WORK REQUEST
In the listing below, find every line with the string "system" and pull it out.
*** Opening EXTRACTED RECORDS ***
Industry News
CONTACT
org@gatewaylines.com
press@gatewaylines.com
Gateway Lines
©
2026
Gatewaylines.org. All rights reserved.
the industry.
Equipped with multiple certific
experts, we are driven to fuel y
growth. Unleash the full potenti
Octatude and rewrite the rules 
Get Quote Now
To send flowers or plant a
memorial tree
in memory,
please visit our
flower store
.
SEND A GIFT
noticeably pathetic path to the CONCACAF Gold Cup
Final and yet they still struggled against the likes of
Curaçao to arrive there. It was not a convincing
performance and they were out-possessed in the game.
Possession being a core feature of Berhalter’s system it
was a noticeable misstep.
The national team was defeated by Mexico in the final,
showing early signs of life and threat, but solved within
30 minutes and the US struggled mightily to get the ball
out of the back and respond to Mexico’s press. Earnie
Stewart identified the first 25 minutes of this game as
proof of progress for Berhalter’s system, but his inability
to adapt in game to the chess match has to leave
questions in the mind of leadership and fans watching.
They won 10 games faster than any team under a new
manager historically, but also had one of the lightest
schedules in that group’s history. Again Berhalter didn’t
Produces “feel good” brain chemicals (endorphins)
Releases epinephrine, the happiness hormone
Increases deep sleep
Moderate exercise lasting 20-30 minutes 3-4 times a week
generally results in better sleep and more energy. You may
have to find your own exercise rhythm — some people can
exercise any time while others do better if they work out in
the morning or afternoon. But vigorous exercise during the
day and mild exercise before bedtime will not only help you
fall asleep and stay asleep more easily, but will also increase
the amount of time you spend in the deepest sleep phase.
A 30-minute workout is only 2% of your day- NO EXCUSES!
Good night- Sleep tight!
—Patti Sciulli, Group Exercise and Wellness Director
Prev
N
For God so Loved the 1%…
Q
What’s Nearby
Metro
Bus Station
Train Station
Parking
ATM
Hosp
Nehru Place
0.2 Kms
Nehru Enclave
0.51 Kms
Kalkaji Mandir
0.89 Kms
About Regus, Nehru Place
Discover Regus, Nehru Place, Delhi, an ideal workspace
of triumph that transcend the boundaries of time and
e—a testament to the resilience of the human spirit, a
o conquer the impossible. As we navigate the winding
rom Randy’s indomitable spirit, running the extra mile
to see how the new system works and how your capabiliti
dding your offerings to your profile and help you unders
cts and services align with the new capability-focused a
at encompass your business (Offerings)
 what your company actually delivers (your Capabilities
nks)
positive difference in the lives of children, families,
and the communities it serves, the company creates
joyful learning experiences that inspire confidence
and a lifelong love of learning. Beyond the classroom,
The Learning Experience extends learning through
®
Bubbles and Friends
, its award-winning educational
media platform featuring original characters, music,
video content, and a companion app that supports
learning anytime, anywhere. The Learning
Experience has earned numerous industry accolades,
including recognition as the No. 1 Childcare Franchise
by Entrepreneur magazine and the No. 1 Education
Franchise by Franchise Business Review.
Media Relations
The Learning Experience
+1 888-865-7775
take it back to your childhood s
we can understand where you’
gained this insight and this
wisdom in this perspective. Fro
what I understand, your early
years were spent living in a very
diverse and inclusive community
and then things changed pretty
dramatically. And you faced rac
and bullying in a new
*** Closing EXTRACTED RECORDS ***
ANSWER TO THIS PROBLEM
Possession being a core feature of Berhalter’s system it
proof of progress for Berhalter’s system, but his inability
to see how the new system works and how your capabiliti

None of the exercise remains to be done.